Additionally, reports produced by both PwC and EY in conjunction with the PERG have also been published on the BVCA’s website. Designed to be read in tandem, both the ‘Good Practice Reporting Guide for portfolio companies,’ and the ‘Annual Report on the performance of portfolio companies,’ further highlight the private equity industry’s commitment to transparency in their activities and commitment to the UK economy.


Media Contacts

For further information, to learn more about the PERG or the Guidelines contact [email protected].


Notes to editors

Reports published

Published 16 December 2021




The Walker Guidelines

In February 2007, the BVCA asked Sir David Walker to undertake an independent review of the adequacy of disclosure and transparency in private equity, with a view to recommending a set of guidelines for conformity by the industry on a voluntary basis. This review resulted in the publication of the Guidelines in November 2007.

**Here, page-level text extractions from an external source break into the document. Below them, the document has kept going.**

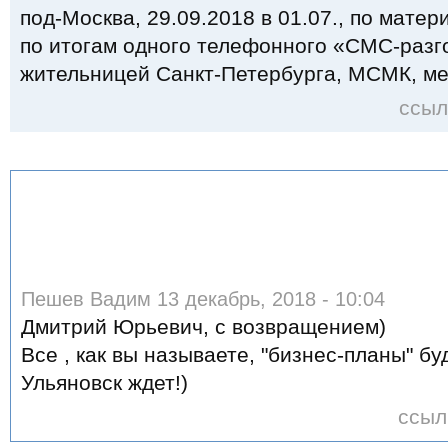
под-Москва, 29.09.2018 в 01.07., по мате
по итогам одного телефонного «СМС-разг
жительницей Санкт-Петербурга, МСМК, м
ссыл
Пешев Вадим 13 декабрь, 2018 - 10:04
Дмитрий Юрьевич, с возвращением)
Все , как вы называете, "бизнес-планы" бу
Ульяновск ждет!)
ссыл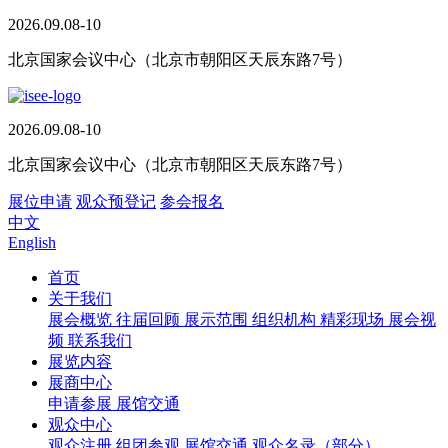
2026.09.08-10
北京国家会议中心（北京市朝阳区天辰东路7号）
2026.09.08-10
北京国家会议中心（北京市朝阳区天辰东路7号）
展位申请
观众预登记
参会报名
中文
English
首页
关于我们
展会概览
往届回顾
展示范围
组织机构
精彩现场
展会视
频
联系我们
展览内容
展商中心
申请参展
展馆交通
观众中心
观众注册
组团参观
展馆交通
观众名录（部分）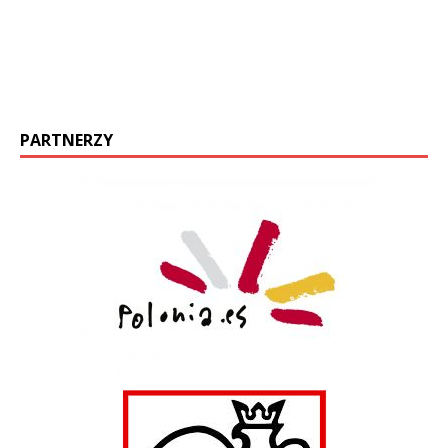
PARTNERZY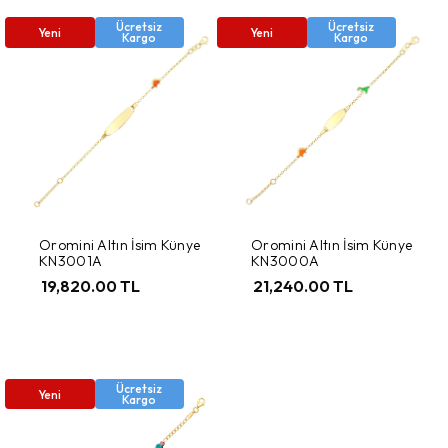
Ücretsiz
Ücretsiz
Yeni
Yeni
Kargo
Kargo
Oromini Altın İsim Künye
Oromini Altın İsim Künye
KN3001A
KN3000A
19,820.00 TL
21,240.00 TL
Ücretsiz
Yeni
Kargo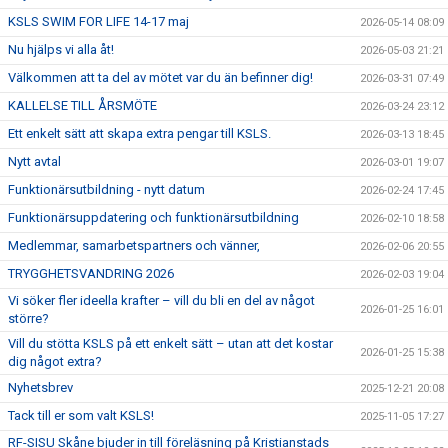
BLI PARTNER
KSLS SWIM FOR LIFE 14-17 maj
2026-05-14 08:09
Nu hjälps vi alla åt!
2026-05-03 21:21
JOBBA HOS OSS!
Välkommen att ta del av mötet var du än befinner dig!
2026-03-31 07:49
FÖRÄLDER
KALLELSE TILL ÅRSMÖTE
2026-03-24 23:12
Ett enkelt sätt att skapa extra pengar till KSLS.
2026-03-13 18:45
FUNKTIONÄR
Nytt avtal
2026-03-01 19:07
Funktionärsutbildning - nytt datum
VÅRA TÄVLINGAR
2026-02-24 17:45
Funktionärsuppdatering och funktionärsutbildning
2026-02-10 18:58
VÅRA EVENEMANG
Medlemmar, samarbetspartners och vänner,
2026-02-06 20:55
TRYGGHETSVANDRING 2026
2026-02-03 19:04
VERKSAMHETSHANDBOK
Vi söker fler ideella krafter – vill du bli en del av något
2026-01-25 16:01
större?
KSLS FOR UKRAINE
Vill du stötta KSLS på ett enkelt sätt – utan att det kostar
2026-01-25 15:38
dig något extra?
WALL OF MEMORIES
Nyhetsbrev
2025-12-21 20:08
Tack till er som valt KSLS!
2025-11-05 17:27
RF-SISU Skåne bjuder in till föreläsning på Kristianstads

The Guidelines have four main components – three that apply to portfolio companies and a fourth that applies to the private equity firms managing or advising funds that own the portfolio companies:

  • Portfolio companies should prepare disclosures as stipulated in the Guidelines in their audited annual report and financial statements, and prepare a mid-year update.
  • Portfolio companies are required to publish their annual report and a mid-year update in a timely and accessible manner on their company website.
  • Private equity firms should publish certain disclosures on their own website.
  • Portfolio companies are required to share certain data, which is presented in an aggregated performance report by EY to illustrate the contribution of private equity to the UK economy.
  • The Guidelines operate on a ‘comply or explain’ basis.

The Private Equity Reporting Group

The Private Equity Reporting Group (PERG) is an independent body that was established in March 2008 to monitor conformity with the Guidelines and make periodic recommendations to the BVCA for changes to the Guidelines if required.

The PERG is chaired by Nick Land, a non-executive director on a number of boards and previously the executive chairman of EY in the UK. He is supported by two other independent members: Baroness Drake, a labour peer and former president of the TUC, and Glyn Parry, an experienced finance director working with FTSE companies such as BT Group.

Representing the private equity industry are Ralf Gruss, Chief Operating Officer at Apax Partners, and Tony Lissaman, Chief Operating Officer of 3i Group’s private equity business.

More information about the PERG can be found here.


Population within the scope of the Walker Guidelines

64 portfolio companies were required to comply with the Guidelines this year (2020: 61). The number of private equity firms managing or advising funds that owned portfolio companies within scope was 56 this year. This includes 23 firms that conduct their operations in a ‘private equity-like’ manner, such as infrastructure, credit and pension funds.